Plain-text document sources:
= = = =

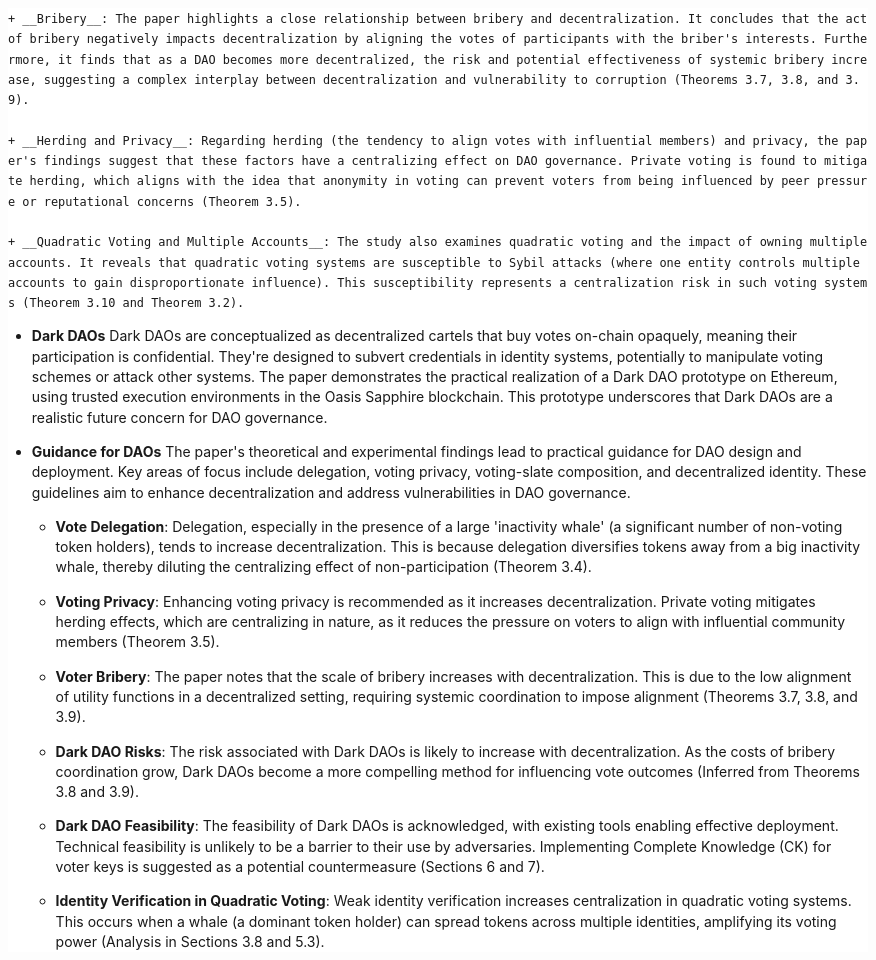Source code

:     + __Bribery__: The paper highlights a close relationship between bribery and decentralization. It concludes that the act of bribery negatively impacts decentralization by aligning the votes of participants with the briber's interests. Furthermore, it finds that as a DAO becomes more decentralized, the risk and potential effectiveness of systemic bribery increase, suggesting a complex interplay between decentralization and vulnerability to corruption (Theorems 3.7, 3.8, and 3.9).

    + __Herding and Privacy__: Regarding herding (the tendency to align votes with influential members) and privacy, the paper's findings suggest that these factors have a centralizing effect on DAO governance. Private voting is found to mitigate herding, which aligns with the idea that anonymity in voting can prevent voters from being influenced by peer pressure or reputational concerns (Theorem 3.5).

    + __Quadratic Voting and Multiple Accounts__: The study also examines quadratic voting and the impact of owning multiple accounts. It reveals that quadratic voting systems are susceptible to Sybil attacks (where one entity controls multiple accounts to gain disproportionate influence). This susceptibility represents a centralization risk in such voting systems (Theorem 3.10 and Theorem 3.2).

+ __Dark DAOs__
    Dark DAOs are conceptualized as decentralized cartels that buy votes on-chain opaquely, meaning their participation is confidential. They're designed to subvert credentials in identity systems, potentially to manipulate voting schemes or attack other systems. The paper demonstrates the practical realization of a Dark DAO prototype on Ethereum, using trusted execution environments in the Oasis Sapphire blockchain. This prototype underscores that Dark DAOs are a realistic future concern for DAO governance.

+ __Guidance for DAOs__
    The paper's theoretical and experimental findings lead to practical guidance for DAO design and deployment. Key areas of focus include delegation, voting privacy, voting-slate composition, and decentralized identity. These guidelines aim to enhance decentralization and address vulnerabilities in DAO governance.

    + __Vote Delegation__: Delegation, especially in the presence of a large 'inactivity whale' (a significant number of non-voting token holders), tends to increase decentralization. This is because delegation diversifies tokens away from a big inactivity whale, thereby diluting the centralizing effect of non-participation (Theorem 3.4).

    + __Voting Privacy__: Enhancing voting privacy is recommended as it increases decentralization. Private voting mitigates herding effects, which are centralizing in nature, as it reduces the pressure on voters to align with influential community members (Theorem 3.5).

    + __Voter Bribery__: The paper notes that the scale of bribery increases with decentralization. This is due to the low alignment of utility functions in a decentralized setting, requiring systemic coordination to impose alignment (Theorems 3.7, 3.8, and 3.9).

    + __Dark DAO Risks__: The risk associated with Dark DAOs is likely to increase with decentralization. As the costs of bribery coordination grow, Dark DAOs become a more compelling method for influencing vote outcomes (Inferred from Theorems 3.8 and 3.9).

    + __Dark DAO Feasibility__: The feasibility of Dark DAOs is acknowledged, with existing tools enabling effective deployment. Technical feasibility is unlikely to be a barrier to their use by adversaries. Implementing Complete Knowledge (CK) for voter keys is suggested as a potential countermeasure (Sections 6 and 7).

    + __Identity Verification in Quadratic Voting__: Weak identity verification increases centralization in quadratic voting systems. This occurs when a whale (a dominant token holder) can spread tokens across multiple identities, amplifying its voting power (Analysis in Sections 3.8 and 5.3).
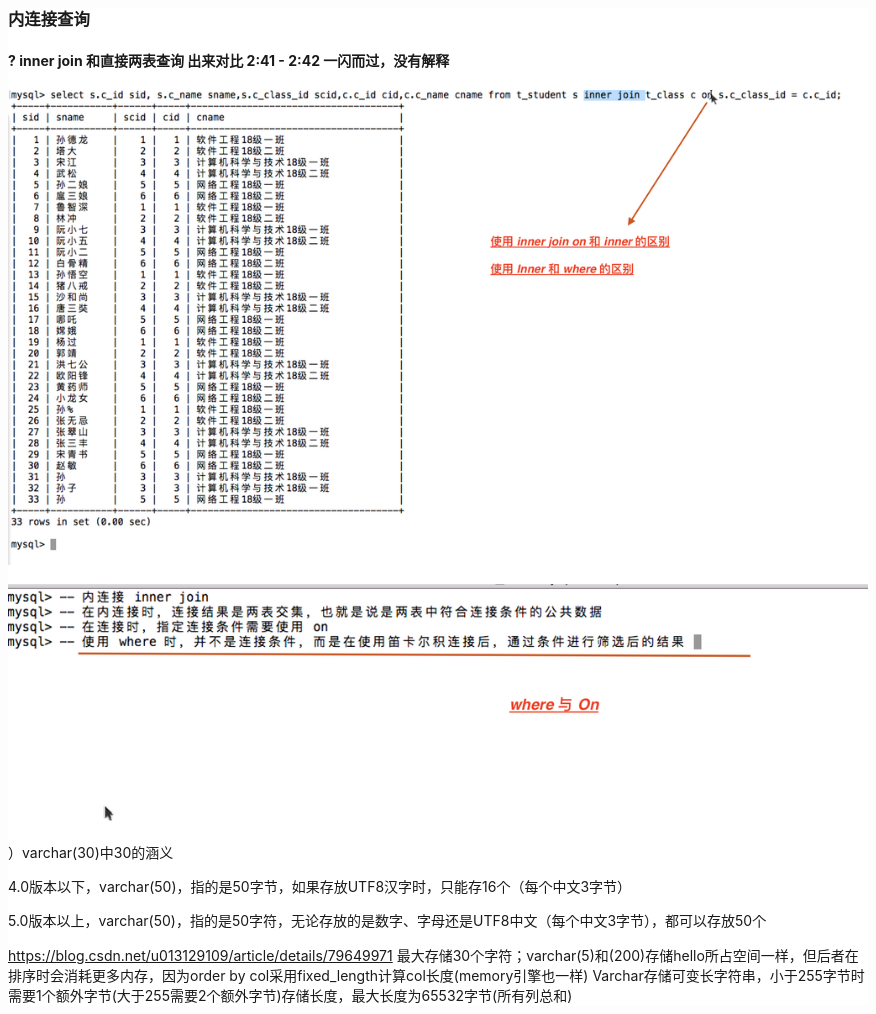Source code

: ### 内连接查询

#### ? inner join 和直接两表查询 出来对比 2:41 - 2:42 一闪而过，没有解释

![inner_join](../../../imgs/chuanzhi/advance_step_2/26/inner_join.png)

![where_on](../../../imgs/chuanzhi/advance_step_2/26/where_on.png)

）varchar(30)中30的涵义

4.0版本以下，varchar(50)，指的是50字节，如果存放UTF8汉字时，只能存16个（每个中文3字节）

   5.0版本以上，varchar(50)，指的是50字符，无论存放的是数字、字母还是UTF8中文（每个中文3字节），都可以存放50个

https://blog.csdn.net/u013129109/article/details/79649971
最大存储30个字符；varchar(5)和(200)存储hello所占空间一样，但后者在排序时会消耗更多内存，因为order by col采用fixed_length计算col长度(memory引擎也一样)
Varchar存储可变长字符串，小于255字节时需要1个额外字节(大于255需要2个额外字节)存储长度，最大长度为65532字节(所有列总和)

= = = =

> **TASK TO CARRY OUT**
The answer must be the lines above, word for word, from the first one through the line with "corruption (Theorems 3.7, 3.8, and 3.9).", pictures excluded.

> **EXPECTED ANSWER**
Source code

:     + __Bribery__: The paper highlights a close relationship between bribery and decentralization. It concludes that the act of bribery negatively impacts decentralization by aligning the votes of participants with the briber's interests. Furthermore, it finds that as a DAO becomes more decentralized, the risk and potential effectiveness of systemic bribery increase, suggesting a complex interplay between decentralization and vulnerability to corruption (Theorems 3.7, 3.8, and 3.9).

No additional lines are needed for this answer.